Since the electorate couldn’t be made to suffer for the commission’s unlawful acts, the Court ordered that the 22 reserved seats be returned to PTI “as an obligation of justice”. The Constitution was a covenant, Justice Shah held; one that affirmed “the supreme role of the people in shaping their destiny”.
As to Justices Isa, Mandokhail, and Yahya excluding at least 41 independents, the majority replied: “We are completely at a loss to understand the logic, other than the constraint of the circumstances, as to why a candidate of a national-level political party … would become an independent candidate by his own free will.”
To quote the majority’s Justice Munib Akhtar, a “cascading series of errors” by the commission had forced the party into such a predicament. Whether or not the judge meant it as a reference, that exact expression was first used in relation to a gory plane crash from 1985 — a metaphor for systems breaking down.
And they would break down again: the state never implemented the verdict.
Review reversal
With no small encouragement from Qazi Faez Isa, the election commission refused to budge. Even the 26th amendment was passed — and the judiciary wrecked along with it — without the PTI being returned its reserved seats.
Hence, also, the amendment’s brand-new ‘Constitutional Bench’. Having achieved much of what it was created for — allowing military trials of civilians, as well as executive interference in the appointments of Islamabad High Court judges — the bench was set for a third act: reviewing Sunni Ittehad.
If while going against all principles of review: though the Supreme Court rules mandate that a review bench must be the same as the original, five of the eight majority judges were dropped without explanation.
They were replaced by seven newcomers, most brought in by the unity regime’s court-packing plan, which had inflated the Supreme Court’s 17-judge strength to 34. For context, India has 33 judges, despite a population five times the size.
Then again, policy concerns were hardly on the executive’s mind. “Observers will ask why the authorities are suddenly worried about how many judges there are in the Supreme Court,” a Dawn editorial wondered when the packing was underway. “Does it have something to do with how the bench ruled in the reserved seats case?” Well, yes.
As it turns out, when said court-packing was alleged before the bench, one new judge did recuse himself from the proceedings — but the bench was never reconstituted. For the first time ever, a smaller bench (12 members) would review the decision of a larger bench (13 members).
And in yet another first, that bench itself was headed by its most fervent dissenter: in what seemed to be pure happenstance, the executive had already decided on Justice Aminuddin as head of the Constitutional Bench. (The only judge on the judicial commission to have voted for Justice Aminuddin had been Justice Aminuddin.)

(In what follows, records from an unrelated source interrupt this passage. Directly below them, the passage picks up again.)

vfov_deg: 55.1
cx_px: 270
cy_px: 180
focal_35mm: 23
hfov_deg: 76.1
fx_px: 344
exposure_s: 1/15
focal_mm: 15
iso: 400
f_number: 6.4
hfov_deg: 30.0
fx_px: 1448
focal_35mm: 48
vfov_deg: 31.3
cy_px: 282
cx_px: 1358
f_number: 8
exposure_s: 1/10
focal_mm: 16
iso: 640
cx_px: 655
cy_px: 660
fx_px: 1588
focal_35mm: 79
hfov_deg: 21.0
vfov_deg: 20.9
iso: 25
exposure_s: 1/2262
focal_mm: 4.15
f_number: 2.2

All of which brings us to the end scene: if not obvious already, Sunni Ittehad has been reversed in review. The PTI’s haul of reserved seats has dropped from 22 back to 0; its seats again dished out to the losers. Designed for the underrepresented, they are now tools for overrepresentation.

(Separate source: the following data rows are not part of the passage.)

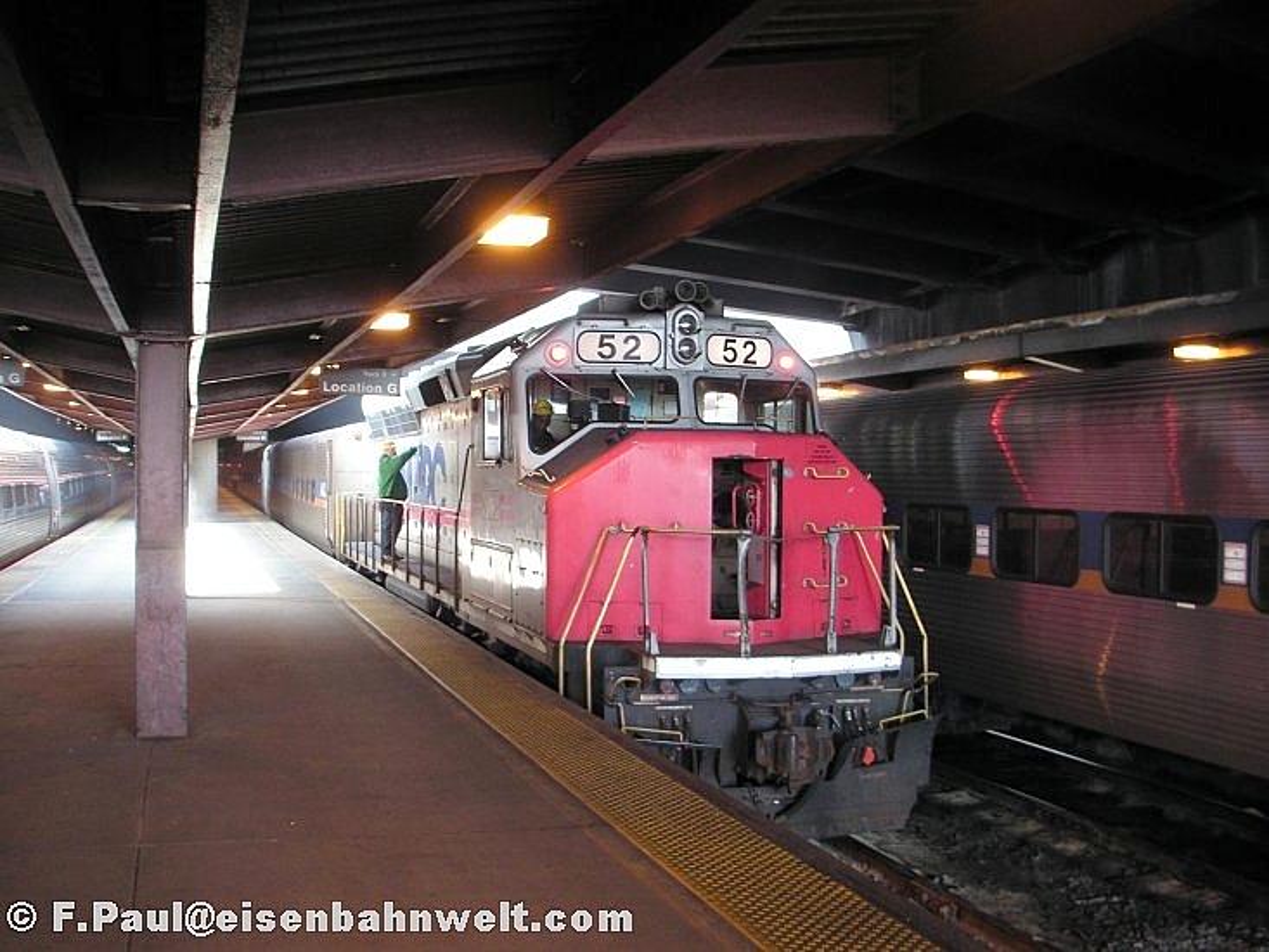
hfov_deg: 49.0
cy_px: 476
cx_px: 634
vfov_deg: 37.7
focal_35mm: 38
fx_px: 1393
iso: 100
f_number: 3.3
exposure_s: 1/10
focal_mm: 6.3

Not only has Justice Aminuddin’s view prevailed, even the original majority’s judges have swapped sides: Justices Mazhar and Rizvi have decided against Justices Mazhar and Rizvi from last summer, and accepted a review of their own decision. The final tally stands at 10-2.
If there’s a silver lining, it comes from said two: Justices Ayesha and Abbasi, who threw out the review petitions upon arrival. Even amid the judiciary’s continuing debasement, Justice Ayesha has given cause for hope: prior to standing up for the reserved seats verdict, she struck down military trials of civilians and rejected each tier of the bogus Practice and Procedure Act.

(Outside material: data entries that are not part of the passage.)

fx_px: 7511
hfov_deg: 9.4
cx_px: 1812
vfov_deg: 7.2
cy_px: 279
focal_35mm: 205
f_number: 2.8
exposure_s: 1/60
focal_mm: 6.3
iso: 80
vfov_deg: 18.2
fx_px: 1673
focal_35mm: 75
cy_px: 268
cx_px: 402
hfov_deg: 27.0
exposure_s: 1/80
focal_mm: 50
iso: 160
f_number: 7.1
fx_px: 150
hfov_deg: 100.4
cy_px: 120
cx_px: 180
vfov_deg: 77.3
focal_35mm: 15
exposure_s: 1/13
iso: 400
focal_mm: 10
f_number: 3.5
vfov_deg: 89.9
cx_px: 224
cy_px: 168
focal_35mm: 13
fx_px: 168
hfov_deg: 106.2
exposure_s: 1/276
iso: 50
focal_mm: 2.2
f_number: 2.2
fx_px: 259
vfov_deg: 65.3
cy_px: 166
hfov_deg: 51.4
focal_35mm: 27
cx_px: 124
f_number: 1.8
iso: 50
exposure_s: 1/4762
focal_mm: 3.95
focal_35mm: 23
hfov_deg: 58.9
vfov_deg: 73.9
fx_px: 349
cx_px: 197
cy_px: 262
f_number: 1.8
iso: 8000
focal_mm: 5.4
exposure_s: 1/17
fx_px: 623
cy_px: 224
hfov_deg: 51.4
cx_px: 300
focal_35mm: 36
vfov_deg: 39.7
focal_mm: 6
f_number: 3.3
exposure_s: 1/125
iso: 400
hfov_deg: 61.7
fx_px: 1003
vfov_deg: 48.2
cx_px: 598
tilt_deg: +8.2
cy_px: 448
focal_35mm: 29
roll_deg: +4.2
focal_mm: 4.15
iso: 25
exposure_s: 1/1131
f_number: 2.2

And more hope will be required: per Sunni Ittehad’s counsel, “The journey from stealing the general election to stealing the reserved seats is complete”.
Which means more corrosion ahead: the 27th amendment is now on the horizon, its contents still in the dark. Until it is exposed, and it must be, Pakistanis wonder: what rough beast, its hour come round at last, slouches towards Bethlehem to be born?